Ormiańskie miasteczko Łysiec Kościół ormiański w Łyścu jako kino im. Szewczenki. Rok 1997, fot. Leon Orzeł

Ormiańskie miasteczko Łysiec

Łysiec, ormiańska niegdyś osada obok twierdzy Stanisławów, z wielkim trudem uzyskała status miasteczka (po łacinie „oppidum”). Miasteczka wprawdzie powiatowego. Według administracyjnego podziału za czasów stalinowskich z jednego przedwojennego „polskiego” powiatu robiono trzy sowieckie. Chodziło tu bolszewikom o powiększenie ilości „aparatczyków”, czyli ludzi „swoich”, tzw. „naszych”, na odmianę od „miestnych” – tutejszych.

Powstał Łysiec milę od Stanisławowa pośród szerokiej aluwialnej równiny, tworzącej w tym miejscu co najmniej trzy tarasy. Zbudowano go w miejscu oznaczonego na „przedaustriackich” mapach osiedla „Moczar”, co oznacza „mokradło”. Od pasma gór na Zachodzie oddziela Łysiec rzeka Bystrzyca Sołotwińska, od czasu do czasu przejawiająca swój temperament jako rzeka górska. Za Bystrzycą znajduje się ogromny masyw leśny, zwany „Czarnym lasem” jako schroniskiem różnych partyzantek. Przy stałej suchej pogodzie Bystrzyca robi się płytka (na Kresach mówi się – dostępna kurom na spacery), za to po obfitych deszczach poziom wód unosi się o metry – a może być ich trzy, cztery i więcej. Groźne wody Bystrzycy wtedy tak pędzą do Dniestru, że niosą mu wszystko, co tylko się da – krzewy i drzewa, słomiane strzechy i całe zabudowania, trafiają się też prosiaki, krowy, a nawet ludzie.

Dlatego Łysiec, jak i inne miasta Przedkarpacia, zawdzięcza swój skromny przemysł (tartaki, młyny, elektrownie) nie Bystrzycy, a jej „córkom”, zwanym tu „młynówkami”. Tak jest w samym Stanisławowie, Kutach, Śniatyniu itd.

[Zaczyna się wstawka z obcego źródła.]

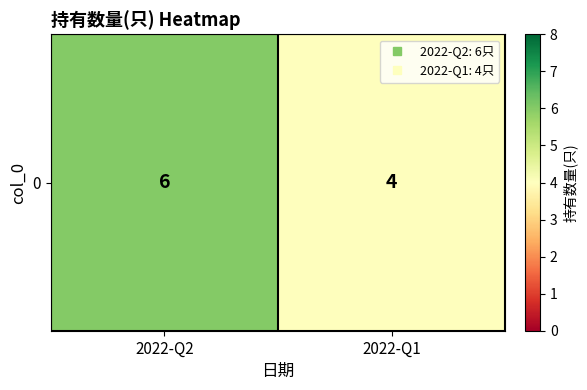

What is the difference between the values at 2022-Q2 and 2022-Q1?

2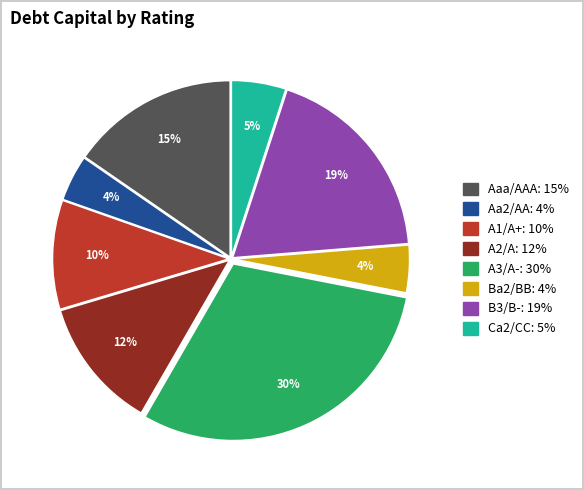

To the nearest percent, what percentage of the pie is A1/A+: 10%?

10%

Na czas powodzi te odnogi „zamykano”. Wiosną zaś „czyszczono” je – całą gromadą, zwykle przed świętami wielkanocnymi. Take przedsięwzięcie na Kresach nazywa się „tołoką”.

Łysiec zbudowano w dobrach Potockich, później – Kossakowskich, a jeszcze później właścicielem tych dóbr został hrabia Rudolf Stadion, cesarski namiestnik Galicji i Lodomerii. Bardzo aktywny działacz: na długo przed rewolucją 1848 roku zmniejszył obowiązki pańszczyźniane i był inicjatorem budowy „twardej drogi” – gościńca ze Stanisławowa na Węgry, tak mu bliskie. Stadionowie mieli korzenie węgierskie, jak i Kuropatwowie, podobnie jak liczni magnaci po północnej stronie Karpat. Oni to zostawili nam w Stanisławowie kościół jezuitów (teraz katedra greckokatolicka), pozostałości twierdz w Nadwórnej i Pniowie. Liczne osiedla w dawnej Galicji do dziś noszą nazwę „Uhrynów” (Uhry – z ukraińskiego „Węgry”). Dlatego też Hitler w 1941 roku wymagał ot Horthy’ego – regenta Węgier – włączenia Tatarowa i Worochty w skład Generalnego Gubernatorstwa, a biednych Żydów z terenów Węgier przetransportowano i mordowano na lewym brzegu Dniestru, częściowo w Stanisławowie. Przy drugim natarciu sowietów w latach 1944–45 północnych stoków Karpat broniło wojsko węgierskie. Zdewastowany cmentarz węgierskich żołnierzy w Stanisławowie to jeden z największych wojennych cmentarzy naszego miasta.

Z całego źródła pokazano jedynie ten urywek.